▶ **Pixel coordinate listings**:
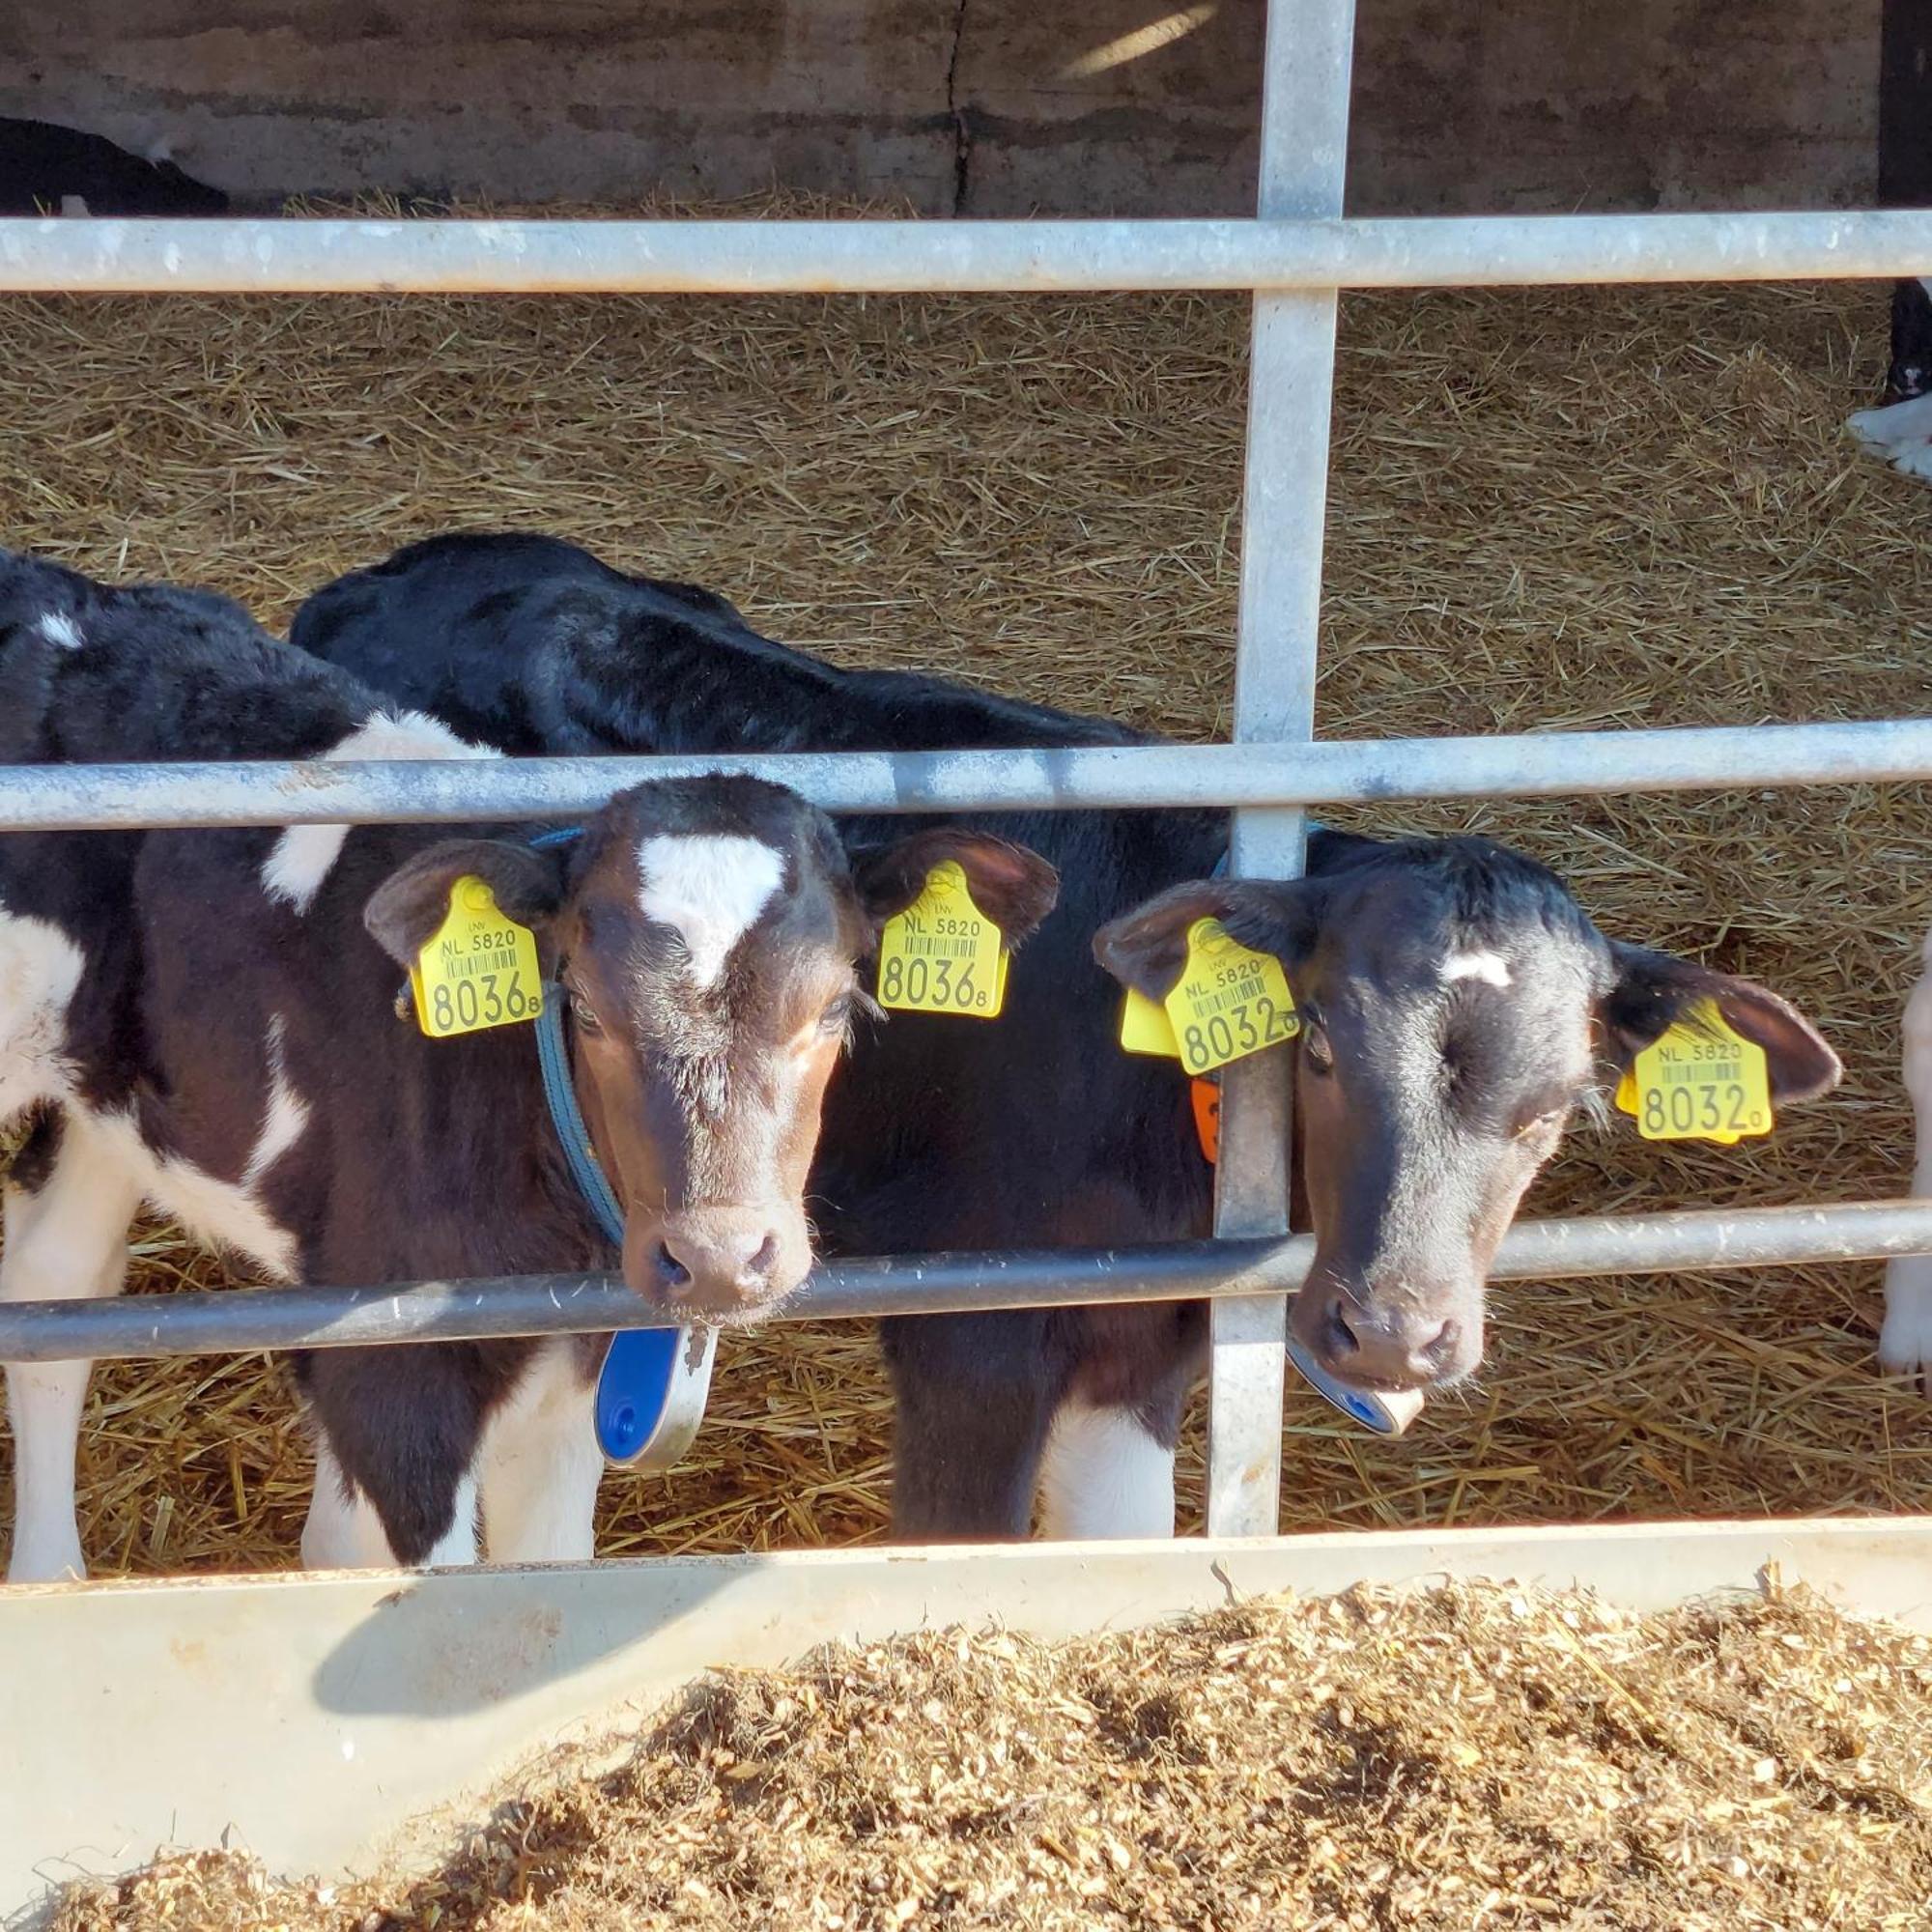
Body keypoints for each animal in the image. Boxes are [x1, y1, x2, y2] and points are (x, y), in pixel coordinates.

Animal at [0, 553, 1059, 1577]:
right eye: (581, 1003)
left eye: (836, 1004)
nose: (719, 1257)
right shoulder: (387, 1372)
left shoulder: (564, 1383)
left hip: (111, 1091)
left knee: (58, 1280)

* * *

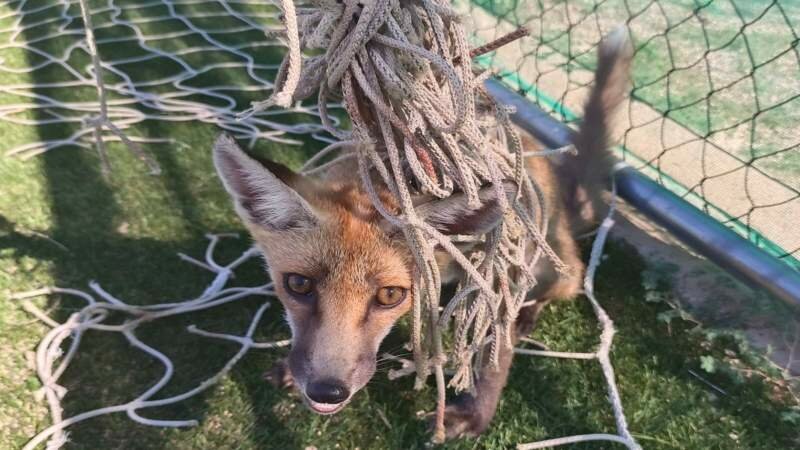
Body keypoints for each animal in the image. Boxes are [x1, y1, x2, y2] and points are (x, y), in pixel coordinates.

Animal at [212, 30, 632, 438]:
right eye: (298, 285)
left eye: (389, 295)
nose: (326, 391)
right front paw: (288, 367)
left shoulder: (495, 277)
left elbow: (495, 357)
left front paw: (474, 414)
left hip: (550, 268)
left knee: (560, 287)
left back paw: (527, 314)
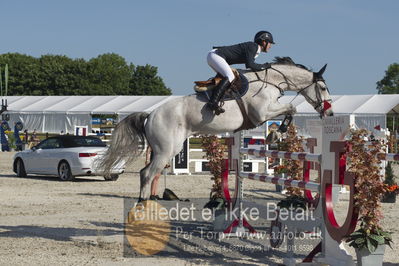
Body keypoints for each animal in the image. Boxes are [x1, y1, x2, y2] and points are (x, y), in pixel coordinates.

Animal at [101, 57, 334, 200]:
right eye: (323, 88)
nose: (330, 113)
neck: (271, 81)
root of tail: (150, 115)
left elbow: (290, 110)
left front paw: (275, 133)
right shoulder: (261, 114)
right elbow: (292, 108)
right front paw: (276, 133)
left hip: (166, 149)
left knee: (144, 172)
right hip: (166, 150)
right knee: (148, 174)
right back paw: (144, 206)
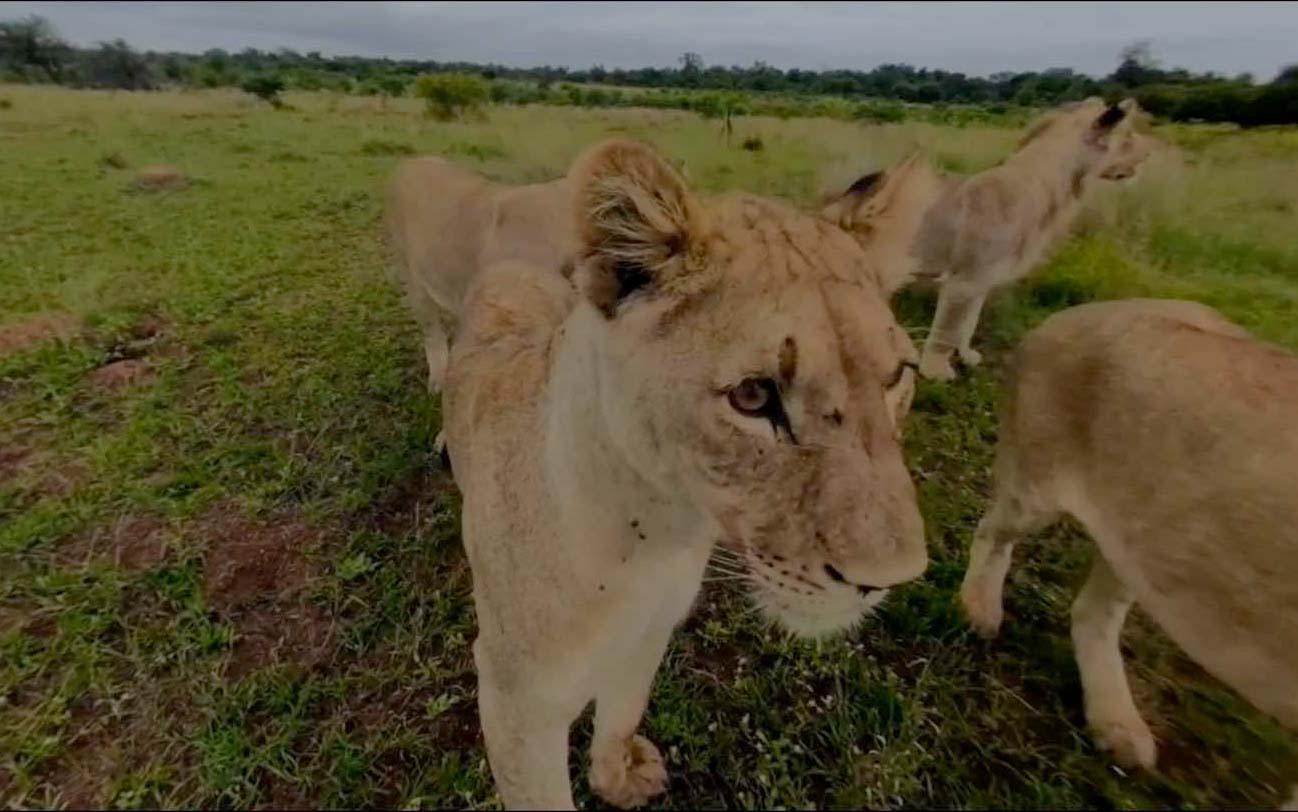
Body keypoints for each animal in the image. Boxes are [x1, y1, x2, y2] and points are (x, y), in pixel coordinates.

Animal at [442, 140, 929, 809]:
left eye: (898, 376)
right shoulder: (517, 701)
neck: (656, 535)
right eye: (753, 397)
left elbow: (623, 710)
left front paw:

▶ **REQUIREMENT**: Your answer should consist only of the lines above between the line holding "nose: (719, 1257)" and the line holding "left knee: (58, 1280)", inclusive, each transcribed exactly.

▶ **WRITTEN ANSWER**:
nose: (719, 1257)
right shoulder: (387, 1372)
left shoulder: (564, 1383)
left hip: (111, 1091)
left knee: (58, 1280)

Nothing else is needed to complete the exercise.